What the test is trying to measure, is your reaction time for the association task, as well as the number of mistakes you make for what the task is asking. The hypothesis is that the longer you take to associate black people with positive words or the more mistakes you make in this category than when associating white people with positive words, there probably is some level of implicit racial prejudice there. The fact that the letters and tasks switch, controls for individuals finding it easy to just press one letter better than the other, or not being as used to associating the words with one letter over the other.
So, does a result of associating black people with negative words mean I'm racist? The test doesn't actually measure racist behaviours and attitudes. It measures something deeper and much more hidden, which is associations. The test also isn't trying to call you a racist, but to give a starting point for everyone to think about where these prejudices might be coming from.
We are all products of the society we live in, and in society there are connotations that black isn't as "good" as white. This is a very simple argument, but it does strike very true to me. As a white person growing up in a predominantly white country, I didn't really know what my race was until kindergarten or so. This was also around the time that I was learning the colours, as well as implicit symbolism of colours, through fairytales. I remember being puzzled that I am "white", when I looked quite faded pink to me. I also remember white witches, or white magic being the good, kind sort, and black magic being the evil kind. At around that time I also learnt that the light will always beat the dark, and so on.
I also remember occasionally playing with black and white baby dolls at friends’ houses- I don’t remember any of the children being very keen to pick the black babies as opposed to the white ones. At some point I might have thought that this is due to familiarity with the skin colour, even though we mostly had darker hair and eyes, unlike the white dolls, but relatively pale skin, like the white dolls. However, after watching this (harrowing) video, I realised that it has a lot more to do with associations of black and white than I might have liked to think.
This is a replication of an experiment first made in the 1940s with Mexican children, now made with Italian children in 2016. Most children, regardless of their own skin colour, tended to associate the white doll with being a “good doll”, because it has “blue eyes”. It actually feels very raw to see children brand a baby doll “bad”, because it is darker. It feels even more upsetting when the black children say out loud that they look more like the doll that they thought was “bad”, and seeing the expression on their face as they say this. Granted, the video does have music on that is designed to evoke strong feelings, but perhaps strong feelings need to be evoked in this instance.
Is there anything we can do about all this then? This is just my suggestion. Take the implicit association test, and see whether you might automatically associate certain races with positive or negative words. Think about where these associations might be coming from. Think for yourself on whether these associations are something that you would like to reinforce, or challenge.

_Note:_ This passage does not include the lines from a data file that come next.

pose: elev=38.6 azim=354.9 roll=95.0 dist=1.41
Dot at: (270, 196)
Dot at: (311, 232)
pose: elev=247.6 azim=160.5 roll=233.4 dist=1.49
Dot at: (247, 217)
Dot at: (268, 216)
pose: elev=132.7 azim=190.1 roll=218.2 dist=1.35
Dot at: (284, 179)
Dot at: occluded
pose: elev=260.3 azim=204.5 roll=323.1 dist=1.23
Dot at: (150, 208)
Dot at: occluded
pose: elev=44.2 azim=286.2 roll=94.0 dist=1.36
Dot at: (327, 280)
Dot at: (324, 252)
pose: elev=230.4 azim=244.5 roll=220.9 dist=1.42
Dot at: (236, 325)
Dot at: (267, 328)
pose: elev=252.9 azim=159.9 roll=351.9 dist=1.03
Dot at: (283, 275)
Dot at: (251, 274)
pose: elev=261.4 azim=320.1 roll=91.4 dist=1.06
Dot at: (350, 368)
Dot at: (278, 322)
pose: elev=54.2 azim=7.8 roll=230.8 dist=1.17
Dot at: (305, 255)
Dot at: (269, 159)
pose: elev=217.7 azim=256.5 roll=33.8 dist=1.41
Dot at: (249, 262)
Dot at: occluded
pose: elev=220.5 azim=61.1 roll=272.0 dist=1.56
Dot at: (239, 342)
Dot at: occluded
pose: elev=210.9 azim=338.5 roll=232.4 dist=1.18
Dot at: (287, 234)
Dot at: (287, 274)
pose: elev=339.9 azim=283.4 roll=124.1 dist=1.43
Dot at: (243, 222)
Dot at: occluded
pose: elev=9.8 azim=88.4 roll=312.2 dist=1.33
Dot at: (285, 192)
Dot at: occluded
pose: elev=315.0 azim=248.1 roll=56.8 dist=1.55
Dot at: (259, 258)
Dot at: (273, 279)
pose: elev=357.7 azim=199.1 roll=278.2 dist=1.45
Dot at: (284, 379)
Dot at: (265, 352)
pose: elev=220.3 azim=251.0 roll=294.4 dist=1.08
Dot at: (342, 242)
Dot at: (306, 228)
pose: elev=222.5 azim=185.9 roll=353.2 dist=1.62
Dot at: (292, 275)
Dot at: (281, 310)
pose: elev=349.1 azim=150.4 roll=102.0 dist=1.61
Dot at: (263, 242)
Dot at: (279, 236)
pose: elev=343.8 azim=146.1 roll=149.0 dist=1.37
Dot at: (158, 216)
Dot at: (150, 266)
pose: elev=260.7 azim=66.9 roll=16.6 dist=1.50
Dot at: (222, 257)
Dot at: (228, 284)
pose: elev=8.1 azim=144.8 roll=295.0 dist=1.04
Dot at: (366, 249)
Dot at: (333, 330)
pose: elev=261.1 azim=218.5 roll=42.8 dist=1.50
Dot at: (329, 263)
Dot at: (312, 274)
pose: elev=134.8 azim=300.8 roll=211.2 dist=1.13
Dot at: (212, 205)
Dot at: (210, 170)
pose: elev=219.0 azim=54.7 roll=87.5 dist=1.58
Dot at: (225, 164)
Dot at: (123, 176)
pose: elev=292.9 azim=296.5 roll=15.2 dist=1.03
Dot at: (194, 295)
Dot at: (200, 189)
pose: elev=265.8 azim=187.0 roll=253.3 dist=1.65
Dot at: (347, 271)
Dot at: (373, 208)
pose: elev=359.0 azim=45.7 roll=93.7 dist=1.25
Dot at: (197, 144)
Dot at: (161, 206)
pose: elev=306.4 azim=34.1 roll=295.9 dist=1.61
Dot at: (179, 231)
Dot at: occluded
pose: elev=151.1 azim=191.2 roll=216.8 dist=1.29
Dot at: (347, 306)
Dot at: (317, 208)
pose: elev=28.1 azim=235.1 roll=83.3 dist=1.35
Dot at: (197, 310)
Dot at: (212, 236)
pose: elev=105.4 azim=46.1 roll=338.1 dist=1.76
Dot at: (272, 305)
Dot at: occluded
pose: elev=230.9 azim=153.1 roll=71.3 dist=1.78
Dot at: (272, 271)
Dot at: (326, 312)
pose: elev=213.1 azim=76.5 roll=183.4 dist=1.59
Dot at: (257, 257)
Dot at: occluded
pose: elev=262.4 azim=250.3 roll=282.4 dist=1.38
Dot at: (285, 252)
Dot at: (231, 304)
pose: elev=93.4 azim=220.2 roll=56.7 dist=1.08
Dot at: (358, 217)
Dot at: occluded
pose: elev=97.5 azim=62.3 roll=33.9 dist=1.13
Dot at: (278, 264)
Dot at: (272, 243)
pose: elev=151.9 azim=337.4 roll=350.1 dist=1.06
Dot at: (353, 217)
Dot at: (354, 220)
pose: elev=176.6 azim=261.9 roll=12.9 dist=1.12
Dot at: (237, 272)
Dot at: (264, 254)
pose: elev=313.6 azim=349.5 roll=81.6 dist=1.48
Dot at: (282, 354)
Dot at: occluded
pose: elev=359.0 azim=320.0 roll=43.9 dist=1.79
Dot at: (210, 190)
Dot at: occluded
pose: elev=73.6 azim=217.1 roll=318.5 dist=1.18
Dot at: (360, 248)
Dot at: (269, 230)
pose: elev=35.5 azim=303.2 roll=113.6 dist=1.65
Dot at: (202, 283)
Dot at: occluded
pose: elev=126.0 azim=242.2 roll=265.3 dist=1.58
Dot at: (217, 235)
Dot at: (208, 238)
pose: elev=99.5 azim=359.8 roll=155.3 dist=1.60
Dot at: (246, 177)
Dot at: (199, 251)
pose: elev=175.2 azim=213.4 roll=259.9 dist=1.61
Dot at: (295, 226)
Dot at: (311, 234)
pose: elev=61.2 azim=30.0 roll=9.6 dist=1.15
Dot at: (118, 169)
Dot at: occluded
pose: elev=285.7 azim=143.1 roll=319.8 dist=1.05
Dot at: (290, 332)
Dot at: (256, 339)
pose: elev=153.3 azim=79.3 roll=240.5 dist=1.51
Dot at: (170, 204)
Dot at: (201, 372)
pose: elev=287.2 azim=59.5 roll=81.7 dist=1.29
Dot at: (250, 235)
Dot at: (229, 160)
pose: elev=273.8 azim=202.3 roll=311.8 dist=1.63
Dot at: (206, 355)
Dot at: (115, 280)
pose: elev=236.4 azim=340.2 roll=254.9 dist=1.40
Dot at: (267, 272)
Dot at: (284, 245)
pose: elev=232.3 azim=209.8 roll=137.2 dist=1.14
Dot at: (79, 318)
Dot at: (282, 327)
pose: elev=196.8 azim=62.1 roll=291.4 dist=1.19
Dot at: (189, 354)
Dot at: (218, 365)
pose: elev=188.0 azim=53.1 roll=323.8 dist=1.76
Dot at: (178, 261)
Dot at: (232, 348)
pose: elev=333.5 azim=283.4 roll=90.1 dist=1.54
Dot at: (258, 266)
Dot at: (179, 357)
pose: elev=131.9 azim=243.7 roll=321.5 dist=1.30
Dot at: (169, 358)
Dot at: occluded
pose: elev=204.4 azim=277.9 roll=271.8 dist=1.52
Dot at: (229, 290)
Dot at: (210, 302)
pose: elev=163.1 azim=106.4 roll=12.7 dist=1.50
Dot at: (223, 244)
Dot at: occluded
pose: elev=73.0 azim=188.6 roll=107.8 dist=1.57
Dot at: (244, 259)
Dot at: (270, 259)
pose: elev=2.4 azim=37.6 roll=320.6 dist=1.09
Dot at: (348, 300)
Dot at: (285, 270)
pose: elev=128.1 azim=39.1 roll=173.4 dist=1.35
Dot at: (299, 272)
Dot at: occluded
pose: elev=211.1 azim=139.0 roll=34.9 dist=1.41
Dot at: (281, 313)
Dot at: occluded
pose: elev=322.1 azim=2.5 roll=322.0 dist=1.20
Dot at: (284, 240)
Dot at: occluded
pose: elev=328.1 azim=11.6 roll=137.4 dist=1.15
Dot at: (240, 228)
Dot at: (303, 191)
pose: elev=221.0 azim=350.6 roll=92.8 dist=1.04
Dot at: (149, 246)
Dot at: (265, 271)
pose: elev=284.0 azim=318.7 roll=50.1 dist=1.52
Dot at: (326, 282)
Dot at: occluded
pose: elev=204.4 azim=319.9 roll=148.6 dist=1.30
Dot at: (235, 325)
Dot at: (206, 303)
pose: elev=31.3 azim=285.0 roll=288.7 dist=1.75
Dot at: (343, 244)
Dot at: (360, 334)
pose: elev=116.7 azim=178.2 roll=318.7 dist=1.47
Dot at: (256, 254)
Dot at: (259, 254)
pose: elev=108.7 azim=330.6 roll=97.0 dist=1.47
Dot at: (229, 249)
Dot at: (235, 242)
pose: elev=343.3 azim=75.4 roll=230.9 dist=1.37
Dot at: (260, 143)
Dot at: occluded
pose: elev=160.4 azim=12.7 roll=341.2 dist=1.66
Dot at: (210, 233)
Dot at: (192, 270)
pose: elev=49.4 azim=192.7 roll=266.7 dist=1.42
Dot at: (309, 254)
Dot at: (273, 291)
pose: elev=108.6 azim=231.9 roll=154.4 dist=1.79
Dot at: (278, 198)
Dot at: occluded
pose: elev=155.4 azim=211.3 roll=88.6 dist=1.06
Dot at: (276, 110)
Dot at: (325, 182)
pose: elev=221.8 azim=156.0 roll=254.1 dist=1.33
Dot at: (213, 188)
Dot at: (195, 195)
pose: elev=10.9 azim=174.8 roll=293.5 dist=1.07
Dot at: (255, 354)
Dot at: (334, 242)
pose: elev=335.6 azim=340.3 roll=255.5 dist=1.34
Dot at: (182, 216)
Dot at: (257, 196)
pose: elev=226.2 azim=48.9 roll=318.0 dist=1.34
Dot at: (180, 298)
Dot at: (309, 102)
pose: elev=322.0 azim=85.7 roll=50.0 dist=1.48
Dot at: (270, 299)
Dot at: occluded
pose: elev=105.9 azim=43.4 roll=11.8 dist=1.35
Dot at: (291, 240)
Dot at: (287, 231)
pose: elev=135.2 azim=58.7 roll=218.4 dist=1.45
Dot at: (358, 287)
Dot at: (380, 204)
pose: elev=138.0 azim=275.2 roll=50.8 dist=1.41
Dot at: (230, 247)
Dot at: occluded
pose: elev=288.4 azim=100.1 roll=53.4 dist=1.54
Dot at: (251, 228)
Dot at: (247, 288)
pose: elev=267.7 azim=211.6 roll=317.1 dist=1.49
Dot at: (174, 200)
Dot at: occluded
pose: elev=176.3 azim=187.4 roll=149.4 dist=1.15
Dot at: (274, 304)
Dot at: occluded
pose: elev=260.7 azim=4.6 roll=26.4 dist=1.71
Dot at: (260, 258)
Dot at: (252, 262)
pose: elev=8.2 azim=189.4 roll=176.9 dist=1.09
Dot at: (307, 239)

Sometimes, things that we learnt in our childhood stay with us in adulthood, and we might feel very loyal to them. For instance, the association of black with bad, and white with good, or even our parents and grandparents potential reluctance to trust foreign people living in our country, might carry some sort of nostalgia for a time that otherwise felt very happy and safe for us. If we choose to now challenge these associations and opinions, it doesn’t mean that we cannot honour our relationship with our ancestors or discard our happy childhood memories. However, it will mean that we can grow as humans, by taking a small step into joining the fight against racial prejudice and hate.